Historically, the way ideological and partisan opponents end a historical movement is to concede that certain questions have been settled and stop arguing. Eisenhower returned Republicans to power in the 1950s not by denouncing FDR’s New Deal but accepting large parts of it and simply moving on. A couple weeks after Tony Blair took power as prime minister in Britain in the spring of 1997, on a New Labour agenda that owed a lot to Bill Clinton’s New Democrat agenda, they were both asked at a Downing Street news conference about the commonalities of their success. Blair said it was in part because they both were next-generation leaders who didn’t want to argue about right-wing predecessors like Margaret Thatcher or Ronald Reagan: “There were certain things the 1980s got right, an emphasis on enterprise, more flexible labor markets. Fine, accepted. They got it right.” The aim, he said, was to move on to the next wave of debates in which progressives had the better end of the argument.

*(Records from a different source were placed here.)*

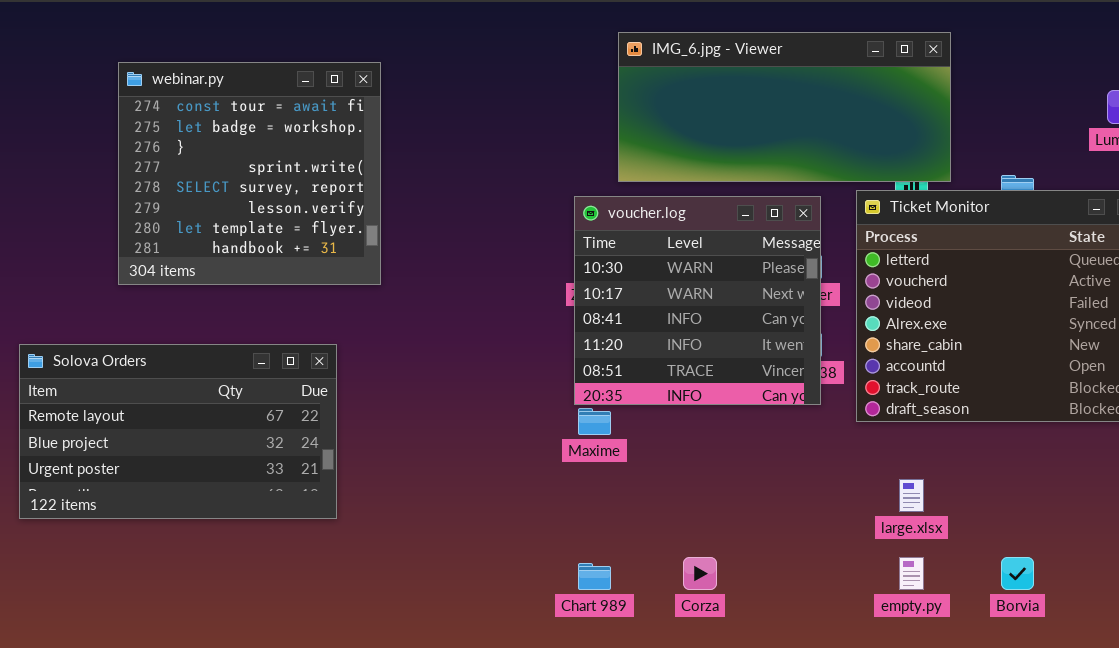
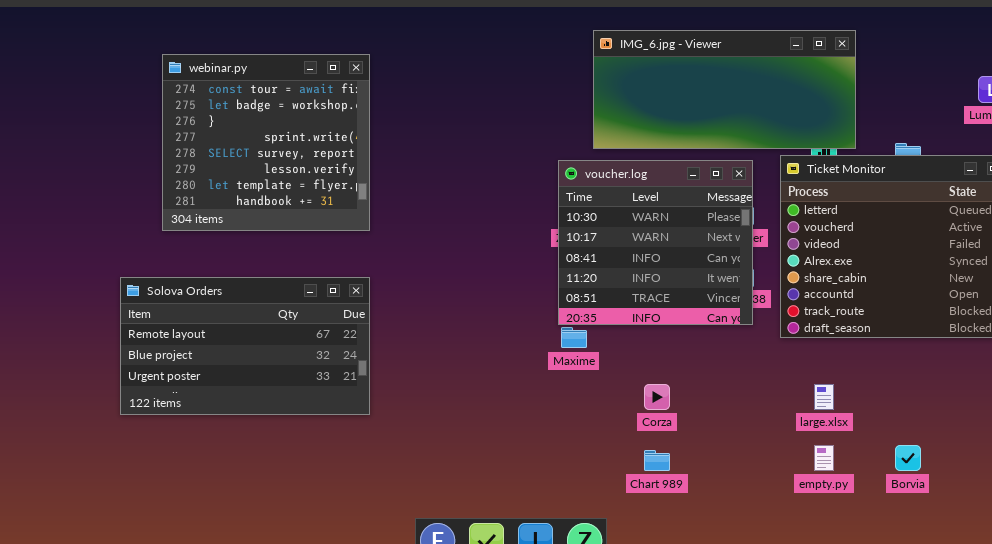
webinar.py: [118,62,381,285] -> [162,54,370,231], moved
Corza: [683,557,717,590] -> [644,384,670,410], moved
Chart 989: [578,563,611,590] -> [644,450,670,471], moved

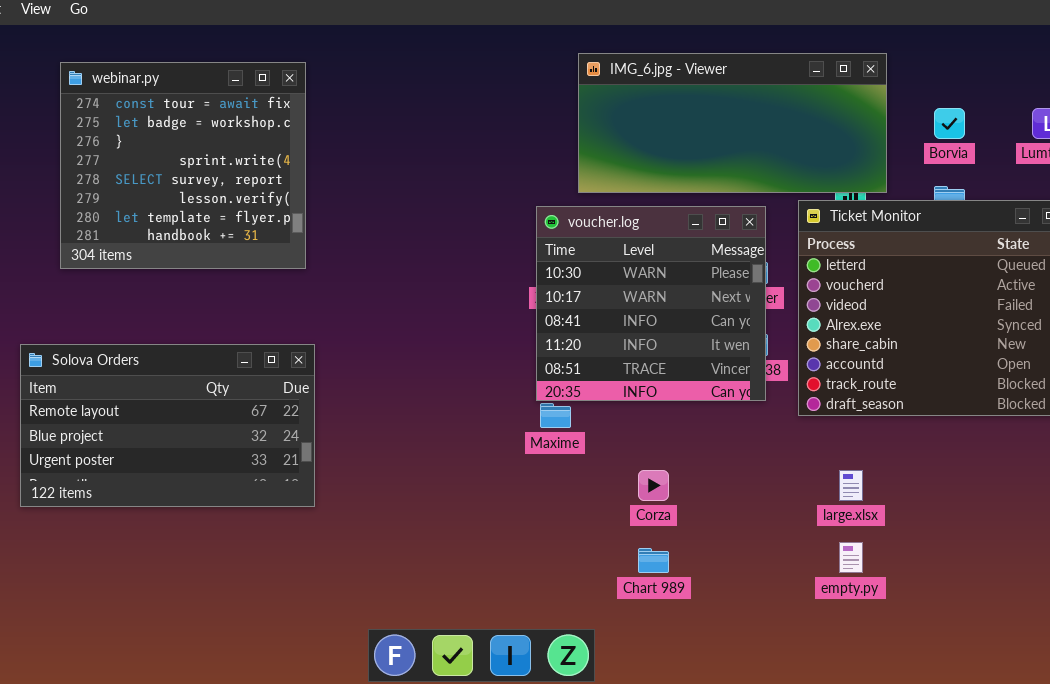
webinar.py: [162,54,370,231] -> [60,62,306,269], moved
Borvia: [895,445,921,471] -> [934,108,965,139], moved

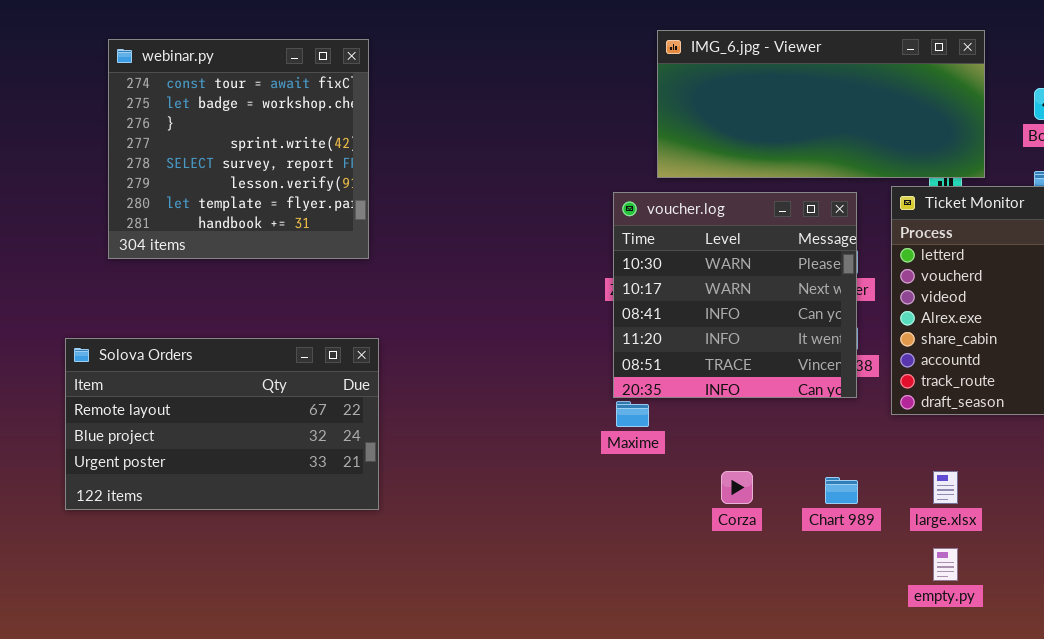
Chart 989: [638,548,669,573] -> [825,477,858,504], moved

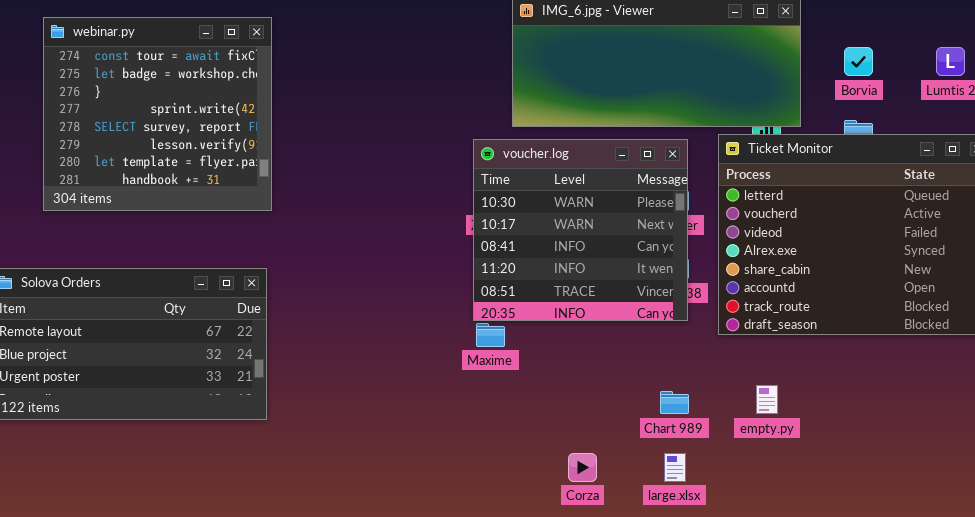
webinar.py: [108,39,369,259] -> [43,17,272,211], moved
Corza: [721,471,753,504] -> [568,453,597,482], moved
large.xlsx: [933,471,958,504] -> [664,453,686,482], moved
empty.py: [933,548,958,581] -> [756,385,778,414], moved

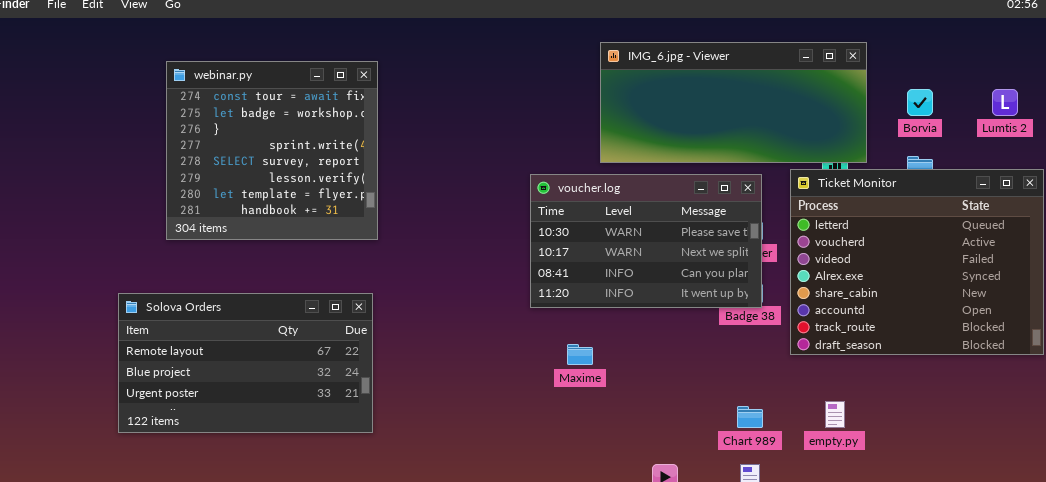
voucher.log: [473,139,688,321] -> [530,174,762,308], resized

Trump’s personality and actions are so incendiary — and the political culture he presided over is so infected — that it is hard to imagine this customary way of ending a historical movement by partially co-opting it happening in this case.
Above all, the Trump precedent that will matter most in the long term is not any specific policy but his broader theory of presidential power—the theory that presidents mostly get to do what they want and the only remedy for those who don’t like it is to impeach them or defeat them for re-election. Whatever tack a successor takes verbally — “I pledge to restore rule of law to the Oval Office” — it would defy historical precedent and common sense if they voluntarily surrendered what Trump has amassed. Theodore H. White’s imperial presidency is an ever-growing phenomenon without partisan favour.

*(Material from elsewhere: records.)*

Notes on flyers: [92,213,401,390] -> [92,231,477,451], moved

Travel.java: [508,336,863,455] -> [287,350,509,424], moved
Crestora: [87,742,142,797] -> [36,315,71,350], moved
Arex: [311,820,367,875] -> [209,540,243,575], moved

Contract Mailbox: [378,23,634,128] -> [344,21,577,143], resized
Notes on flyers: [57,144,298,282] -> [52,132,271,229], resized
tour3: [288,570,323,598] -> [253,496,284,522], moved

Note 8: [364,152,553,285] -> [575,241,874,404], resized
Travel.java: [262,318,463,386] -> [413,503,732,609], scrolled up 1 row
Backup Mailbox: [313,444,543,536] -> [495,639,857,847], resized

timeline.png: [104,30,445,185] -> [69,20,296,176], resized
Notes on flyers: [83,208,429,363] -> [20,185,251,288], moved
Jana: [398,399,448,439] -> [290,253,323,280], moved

Whatever power the Supreme Courts and public opinion leave Trump with at the end of his term is the same power that a president of either party who follows him will seek to preserve, protect, defend and use to full impact. It is hard to imagine that a Democratic successor, no matter how much she or he loathes Trump, would want to revert to the old custom of 10-year terms for independent FBI directors. The same can be said of agencies and commissions, like the FCC or SEC, that reside in the executive branch but are intended to make regulatory decisions insulated from presidential preference or whim.
While this may raise the ire of his detractors it may be time to admit that Donald Trump is a significant president. In an objective sense, that he is consequential, not in the normative sense, that the results are praiseworthy. In the year since, Trump has given his melange of ideas, grievances and vanities far more concrete programmatic expression than friends or foes anticipated. He’s been more radical and less inhibited at every turn. In the first term, his critics exclaimed, “This is not normal!” Except now it is. We are, as Mark Carney so aptly and eloquently paraphrased in his recent Davos speech, in the age of a new normal.
Ergo, the roiling arguments about Trumpism will long outlast Donald Trump himself.